Bomenbeleid Utrecht (2009)
Een van de belangrijkste doelen van het Utrechtse bomenbeleid is een samenhangende bomenstructuur voor de stad te verbeteren en te ontwikkelen, gebaseerd op cultuurhistorische, ruimtelijke en ecologische uitgangspunten en milieu.

Voor 2030 zet de gemeente in op het behoud en de ontwikkeling van de bomenstructuur. Dit zal gebeuren door twee beleidsdoelstellingen:

  • Waar mogelijk ontbrekende bomen in de bomenstructuur aanvullen om zo een samenhangende structuur te creëren. Dat betekent bij de ruimtelijke plannen in de komende jaren bezien waar bomen kunnen worden toegevoegd om zo de bomenlanen en pleinen te completeren. Daarnaast bij ingrepen in de huidige structuur op basis van een goed programma van eisen de structuur weer aanvullen;
  • De bomenstructuur verder verbeteren door extra zorg aan beheer en onderhoud te besteden. Dit kan resulteren in extra zorg bij aanplanting van bomen, bij groeiplaatsen van oudere bomen, bij de verzorging van de bomen in de jeugdfase en bij bomenziekten.

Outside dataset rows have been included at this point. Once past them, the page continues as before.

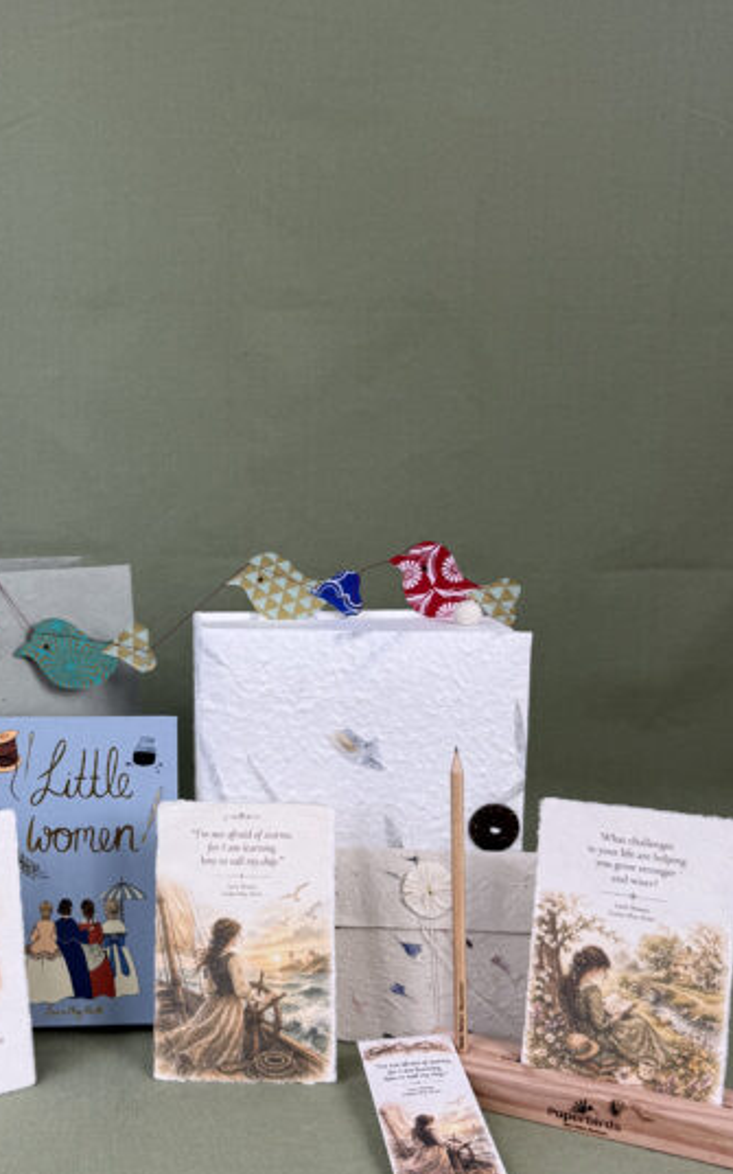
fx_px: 1215
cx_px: 168
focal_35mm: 38
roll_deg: -0.5
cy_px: 646
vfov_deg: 51.5
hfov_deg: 32.8
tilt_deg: -8.4
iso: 64
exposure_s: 1/121
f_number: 1.78
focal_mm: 6.76
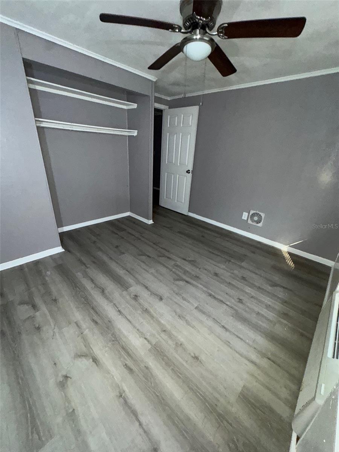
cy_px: 226
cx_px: 170
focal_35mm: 14
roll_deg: -2.2
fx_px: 183
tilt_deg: -25.1
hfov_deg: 85.7
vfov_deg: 102.1
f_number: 2.2
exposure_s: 1/50
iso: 400
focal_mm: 2.22
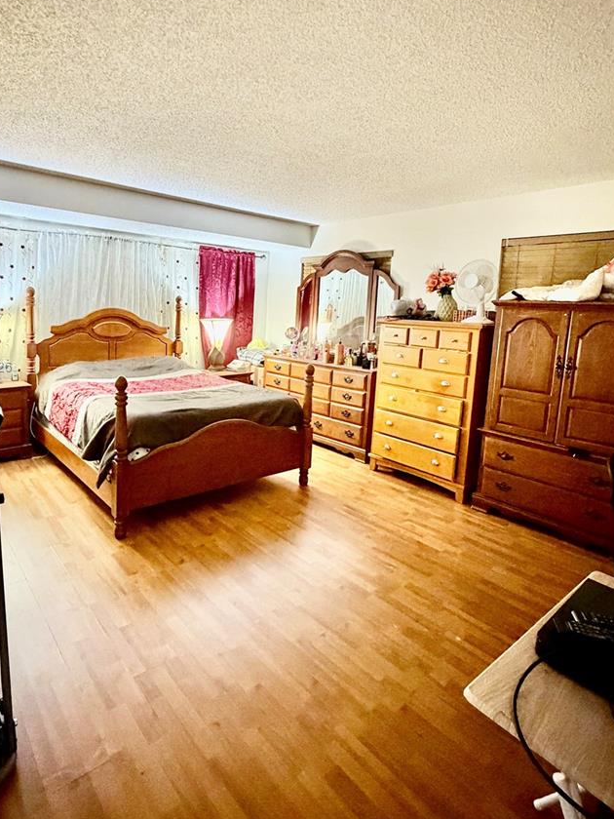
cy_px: 368
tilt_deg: -7.3
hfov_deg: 65.7
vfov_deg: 81.5
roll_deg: -1.8
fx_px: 473
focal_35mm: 20
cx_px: 269
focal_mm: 2.22
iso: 1000
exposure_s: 1/40
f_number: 2.2
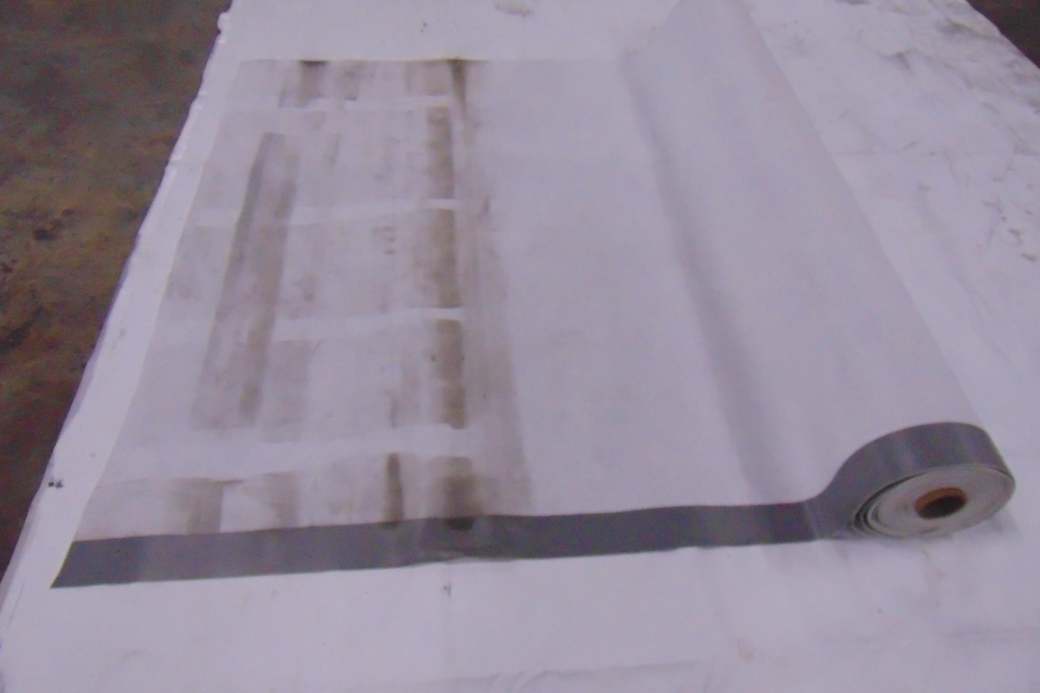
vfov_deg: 47.9
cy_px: 348
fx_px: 780
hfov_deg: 67.4
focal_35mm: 27
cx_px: 538
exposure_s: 1/160
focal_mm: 4.5
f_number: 3
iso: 640
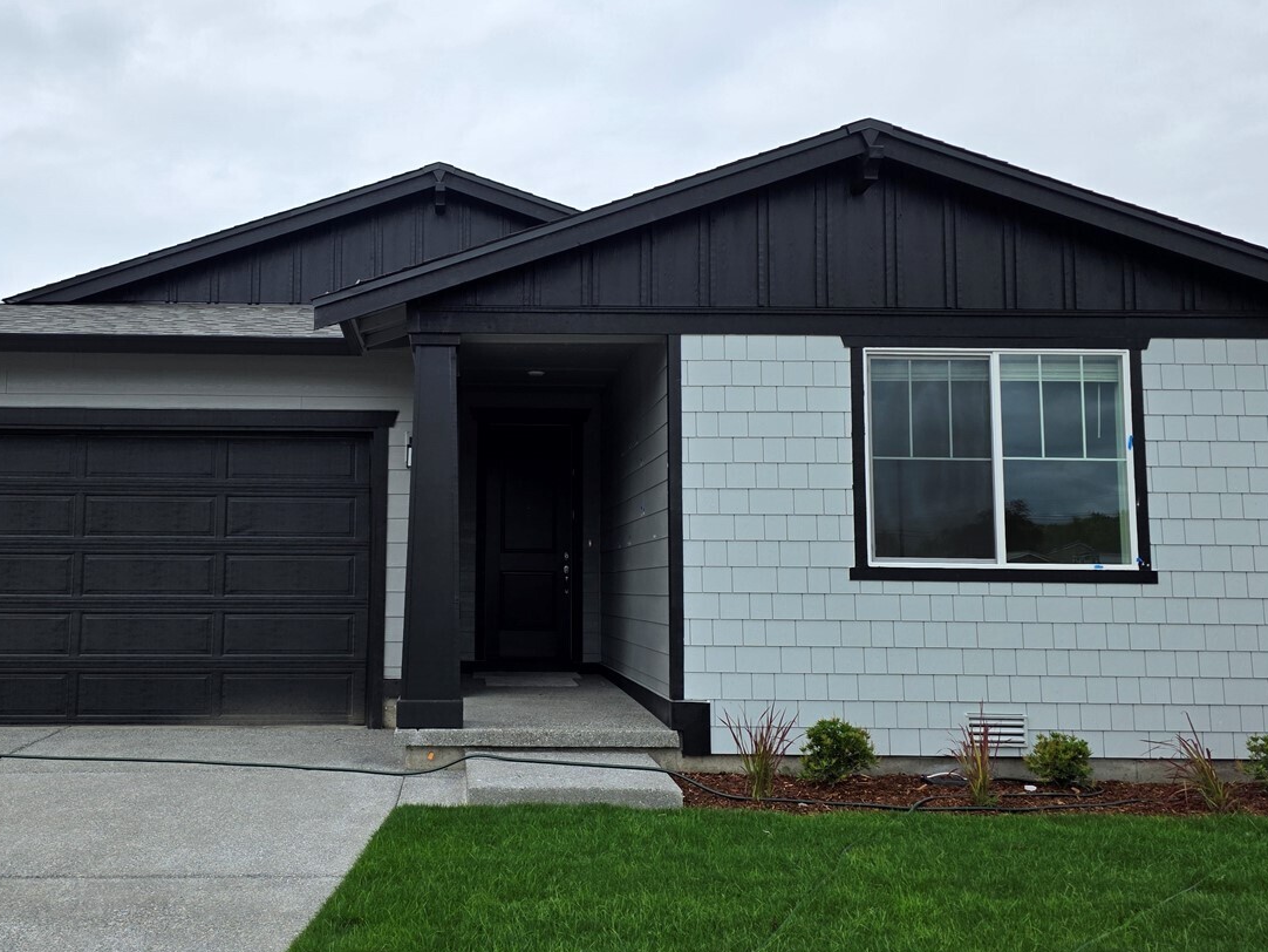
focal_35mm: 34
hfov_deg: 53.5
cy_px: 488
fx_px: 1246
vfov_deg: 41.8
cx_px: 496
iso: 80
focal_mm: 6.3
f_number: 1.7
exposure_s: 1/5296
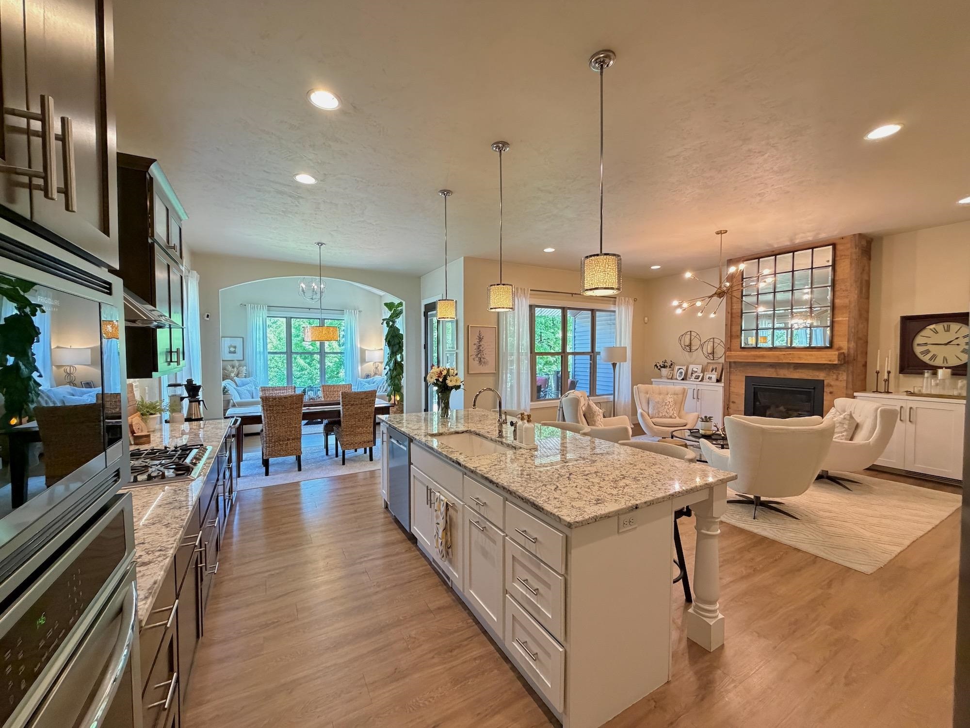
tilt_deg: -2.1
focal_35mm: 14
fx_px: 392
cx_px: 485
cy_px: 364
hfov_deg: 102.1
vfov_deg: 85.7
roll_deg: +0.0
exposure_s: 1/60
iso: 640
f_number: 2.2
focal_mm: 2.22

Sinds 1 januari 2007 kennen alle gemeentelijke ruimtelijke plannen in de stad een bomenparagraaf. De bomenparagraaf biedt vanaf het begin en in alle fasen van een planproces de mogelijkheid een belangenafweging te maken over de gevolgen van een ruimtelijk plan voor bomen. Voor nadere informatie omtrent de omgang met bomen in het plangebied wordt verwezen naar 4.2.3 .

Volksgezondheid
Een gezonde leefomgeving is een leefomgeving die als prettig wordt ervaren, uitnodigt tot gezond gedrag en waar de druk op onze gezondheid zo laag mogelijk is. Bij een gezonde leefomgeving gaat het zowel om harde milieuaspecten van de omgeving (zoals lucht- en geluidskwaliteit) als de inrichting van de omgeving en de manier waarop we deze beleven. Kortom een aantrekkelijke en gezonde plek waar we graag willen wonen en waar we graag vertoeven. Een gezonde omgeving is te kenmerken als:

  • ruimte waarin bewegen wordt gestimuleerd;
  • belevingskwaliteit door aanwezigheid van voldoende groen en water van voldoende kwaliteit;
  • geluidskwaliteit in de vorm van stilte en rust;
  • een goede luchtkwaliteit;
  • ruimte waar mensen zich prettig en sociaal veilig voelen;
  • een gezonde leefomgeving heeft dus een gezondheidsbeschermende en een gezondheidsbevorderende kant;
  • een gezonde leefomgeving is een duurzame leefomgeving.

Conclusie:
Het bestemmingsplan biedt een kader om voornoemde volksgezondsheidaspecten zo optimaal mogelijk vorm te geven, waarbij in hoofdstuk 5 van dit bestemmingsplan uitgebreid aandacht wordt besteed aan de factoren lucht en geluid.